Ils s’y attendaient, mais la date de l’issue funeste se reportait. À force, l’espoir avait recommencé à les habiter. En cette après-midi d’hiver, le froid vient de s’installer, pourtant le feu dans la cheminée crépite joyeusement.

-       Elle a bien vécu, comment a-t-elle pu en arriver là ?

L’homme se parle à lui même, la tête entre les mains, il n’arrive pas à croire en cette disparition. Une de plus, une parmi tant d’autres, mais comment accepter une mort programmée ? Ils ont tous donné leur accord pour cette euthanasie, mais maintenant que l’irréversible a eu lieu, la colère prend la place de l’abattement.

-       Putain, si je savais comment, je le leur ferai payer…

L’épouse attentive, l’écoute, elle est soulagée. Car elle espère que demain sera meilleur, que la crise passée, le printemps  reviendra.
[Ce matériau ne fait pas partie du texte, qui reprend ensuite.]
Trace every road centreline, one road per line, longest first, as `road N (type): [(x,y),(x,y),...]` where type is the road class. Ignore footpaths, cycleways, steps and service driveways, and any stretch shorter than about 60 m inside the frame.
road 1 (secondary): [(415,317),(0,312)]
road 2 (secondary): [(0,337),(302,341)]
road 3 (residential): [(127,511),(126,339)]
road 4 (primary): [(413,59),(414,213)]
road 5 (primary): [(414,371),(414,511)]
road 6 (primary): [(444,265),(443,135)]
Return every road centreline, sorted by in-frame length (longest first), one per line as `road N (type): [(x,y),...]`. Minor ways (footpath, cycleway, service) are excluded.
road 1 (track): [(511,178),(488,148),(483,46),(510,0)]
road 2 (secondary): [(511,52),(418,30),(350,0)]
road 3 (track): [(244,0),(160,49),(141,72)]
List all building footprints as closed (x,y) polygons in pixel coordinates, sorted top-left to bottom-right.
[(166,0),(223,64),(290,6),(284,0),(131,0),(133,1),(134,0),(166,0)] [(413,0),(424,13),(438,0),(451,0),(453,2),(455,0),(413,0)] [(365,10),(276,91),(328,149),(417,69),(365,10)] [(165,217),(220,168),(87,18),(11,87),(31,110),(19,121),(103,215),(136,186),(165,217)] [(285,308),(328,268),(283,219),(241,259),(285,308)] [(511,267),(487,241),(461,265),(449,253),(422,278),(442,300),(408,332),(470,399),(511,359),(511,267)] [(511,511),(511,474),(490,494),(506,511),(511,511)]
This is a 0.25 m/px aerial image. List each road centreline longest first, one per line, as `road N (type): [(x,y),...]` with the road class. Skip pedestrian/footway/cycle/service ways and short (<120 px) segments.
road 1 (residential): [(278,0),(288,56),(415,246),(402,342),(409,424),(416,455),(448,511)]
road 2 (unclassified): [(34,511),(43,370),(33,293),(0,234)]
Mais avant cela, il faudra l’annoncer à leurs deux fils, encore au collège, ils ne se doutent de rien. Elle leur expliquera avec des mots simples, que rien ne sera plus comme avant. Ce sera différent, ils s’adapteront, mais ont-ils le choix ?

Le mari se lève alors que l’Église sonne 17h. Il plie son bonnet rouge avec une lenteur de dépit. Il jette sur la table du salon le badge d’accès. Il ne lui servira plus. C’est fini, la boîte a fermé.